Monday, July 19, 2010

Crawling and Indexing explained

The terms crawling and indexing (and indexing's cousin, caching) are frequently used together, but you should not consider them synonyms.

Crawling is the process of an engine requesting, and successfully downloading, a unique URL. Obstacles to crawling include no links to a URL, server downtime, robots exclusion, or using links (such as some JavaScript links) from which bots cannot find a valid URL.

Indexing is the result of successful crawling. I would consider a URL to be indexed (by Google) when an info: or cache: query produces a result, signifying the URL's presence in the Google index.
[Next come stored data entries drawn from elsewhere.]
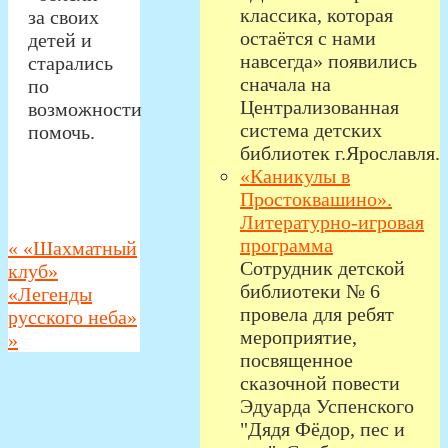
классика, которая
за своих
остаётся с нами
детей и
навсегда» появились
старались
сначала на
по
Централизованная
возможности
система детских
помочь.
библиотек г.Ярославля.
«Каникулы в
Простоквашино».
Литературно-игровая
программа
«
«Шахматный
Сотрудник детской
клуб»
библиотеки № 6
«Легенды
провела для ребят
русского неба»
мероприятие,
»
посвященное
сказочной повести
Эдуарда Успенского
"Дядя Фёдор, пес и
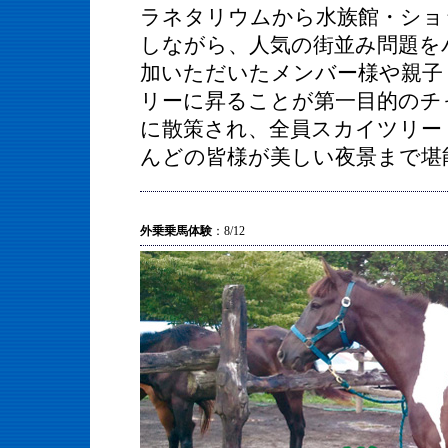
ラネタリウムから水族館・ショ
しながら、人気の街並み問題を
加いただいたメンバー様や親子
リーに昇ることが第一目的のチ
に散策され、全員スカイツリー
んどの皆様が美しい夜景まで堪
外乗乗馬体験
：8/12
Obstacles to indexing can include duplication (the engine might decide to index only one version of content for which it finds many nearly identical URLs), unreliable server delivery (the engine may decide to not index a page that it can access during only one-third of its attempts), and so on.

What's the difference between crawling and indexing, in terms of time? In comparing a newly introduced URL to see when it would be indexed, the text cache showed results after 15 days and finally stopped saying "Your search - cache:[URL] - did not match any documents." But what was interesting is that the cached file showed the results of the URL "as retrieved on xDate (7 days prior)." So make special note that the URL was crawled and cached over a week before it appeared in the index.

A better, more comprehensive test would be to watch server logs and see how many times the file was requested, and with what frequency, between the original request date and date at which the cache query showed results. Additional testing would try to detect ways to shorten that time by increasing the number (and prominence) of incoming links and so on.

Spider Simulators:

What you see as a visitor in your browser while watching any web site differs a lot from what the search engines spiders see when indexing your pages.

Find out what spiders see when they crawler your websites by using these simulators:

Spider Simulator - SEO Chat
http://www.seochat.com/seo-tools/spider-simulator/

Spider View - Iwebtool
http://www.iwebtool.com/spider_view

Search Engine Spider Simulator - Anownsite
http://www.anownsite.com/webmaster-resources/search-engine-spider-simulator.php

SE Bot Simulator - XML Sitemaps
http://www.xml-sitemaps.com/se-bot-simulator.html

SE Spider - LinkVendor
http://www.linkvendor.com/seo-tools/se-spider.html

Spider Simulator from Summit Media
http://tools.summitmedia.co.uk/spider/